> _WHAT YOU SHOULD DO_:
Every line in the records below that holds the word "Color" is to be copied.

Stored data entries

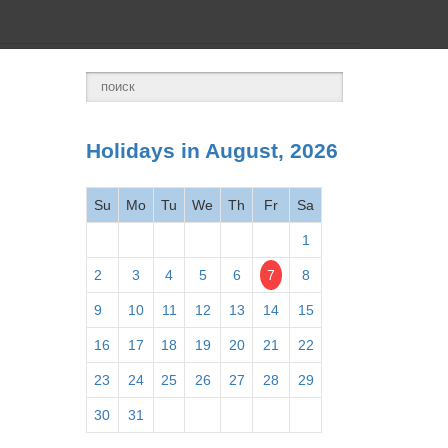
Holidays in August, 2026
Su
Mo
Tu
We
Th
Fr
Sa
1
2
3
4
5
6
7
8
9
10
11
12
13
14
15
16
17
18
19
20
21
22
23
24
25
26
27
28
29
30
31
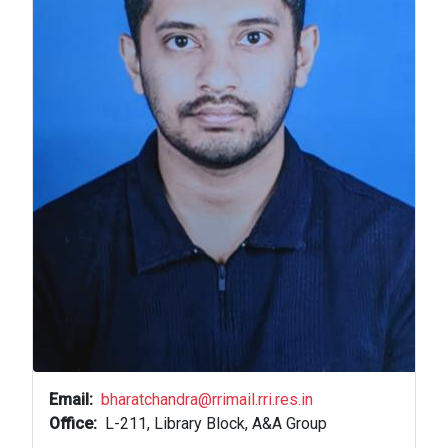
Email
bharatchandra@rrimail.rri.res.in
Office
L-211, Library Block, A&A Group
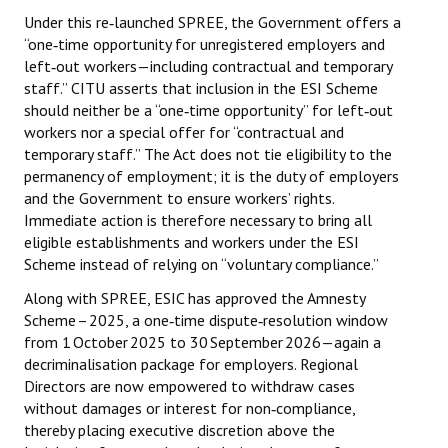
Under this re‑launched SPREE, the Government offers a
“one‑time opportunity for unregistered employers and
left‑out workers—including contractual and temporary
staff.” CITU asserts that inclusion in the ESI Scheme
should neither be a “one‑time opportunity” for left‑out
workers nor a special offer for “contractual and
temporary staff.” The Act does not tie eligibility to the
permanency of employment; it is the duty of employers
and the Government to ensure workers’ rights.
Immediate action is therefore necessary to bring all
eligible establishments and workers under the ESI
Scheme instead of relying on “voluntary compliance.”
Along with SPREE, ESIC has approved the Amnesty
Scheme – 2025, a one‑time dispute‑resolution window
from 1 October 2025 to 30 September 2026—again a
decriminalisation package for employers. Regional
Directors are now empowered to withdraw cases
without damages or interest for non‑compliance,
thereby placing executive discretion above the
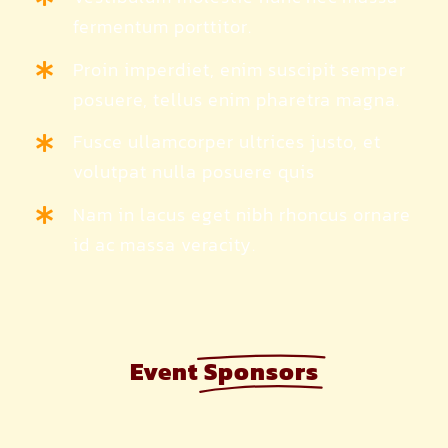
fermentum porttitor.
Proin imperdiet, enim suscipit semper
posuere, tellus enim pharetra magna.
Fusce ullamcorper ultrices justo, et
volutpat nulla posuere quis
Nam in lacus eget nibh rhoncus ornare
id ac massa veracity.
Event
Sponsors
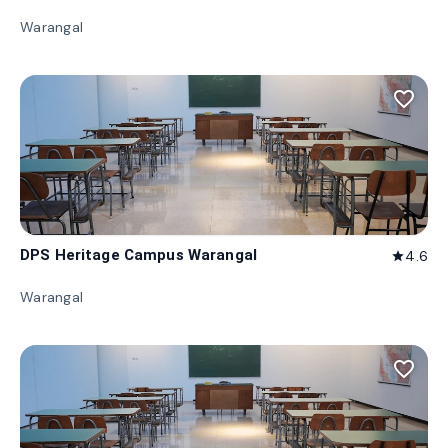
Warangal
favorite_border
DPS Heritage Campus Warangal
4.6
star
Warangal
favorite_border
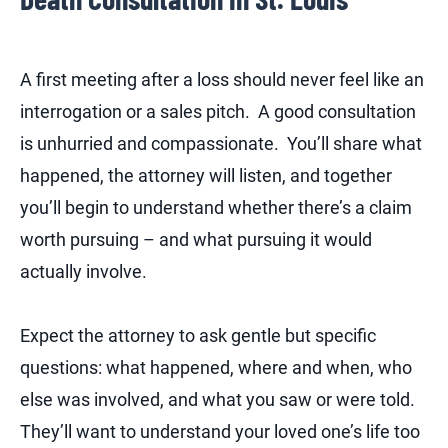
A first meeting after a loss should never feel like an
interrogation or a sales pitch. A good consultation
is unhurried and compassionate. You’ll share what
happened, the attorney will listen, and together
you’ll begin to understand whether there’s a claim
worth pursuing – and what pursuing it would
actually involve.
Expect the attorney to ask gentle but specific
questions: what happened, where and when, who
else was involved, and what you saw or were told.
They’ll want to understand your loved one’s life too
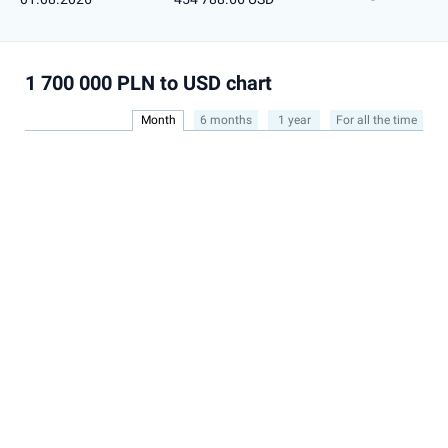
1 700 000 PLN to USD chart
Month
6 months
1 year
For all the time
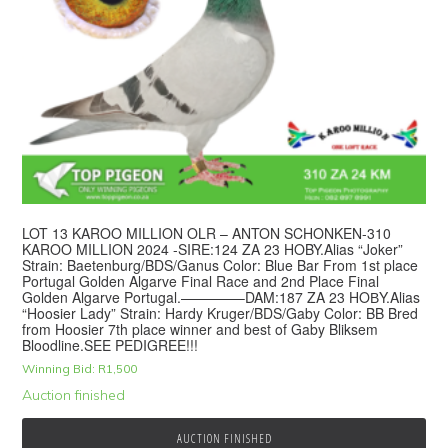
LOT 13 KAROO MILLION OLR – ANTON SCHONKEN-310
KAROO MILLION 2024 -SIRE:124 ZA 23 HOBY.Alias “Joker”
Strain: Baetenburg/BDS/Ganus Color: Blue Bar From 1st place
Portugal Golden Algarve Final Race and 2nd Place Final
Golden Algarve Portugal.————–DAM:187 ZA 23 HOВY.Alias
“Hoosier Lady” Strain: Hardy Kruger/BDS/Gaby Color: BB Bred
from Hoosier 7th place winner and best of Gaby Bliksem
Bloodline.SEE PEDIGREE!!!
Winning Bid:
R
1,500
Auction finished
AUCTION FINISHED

> _EXERCISE OUTPUT_:
Strain: Baetenburg/BDS/Ganus Color: Blue Bar From 1st place
“Hoosier Lady” Strain: Hardy Kruger/BDS/Gaby Color: BB Bred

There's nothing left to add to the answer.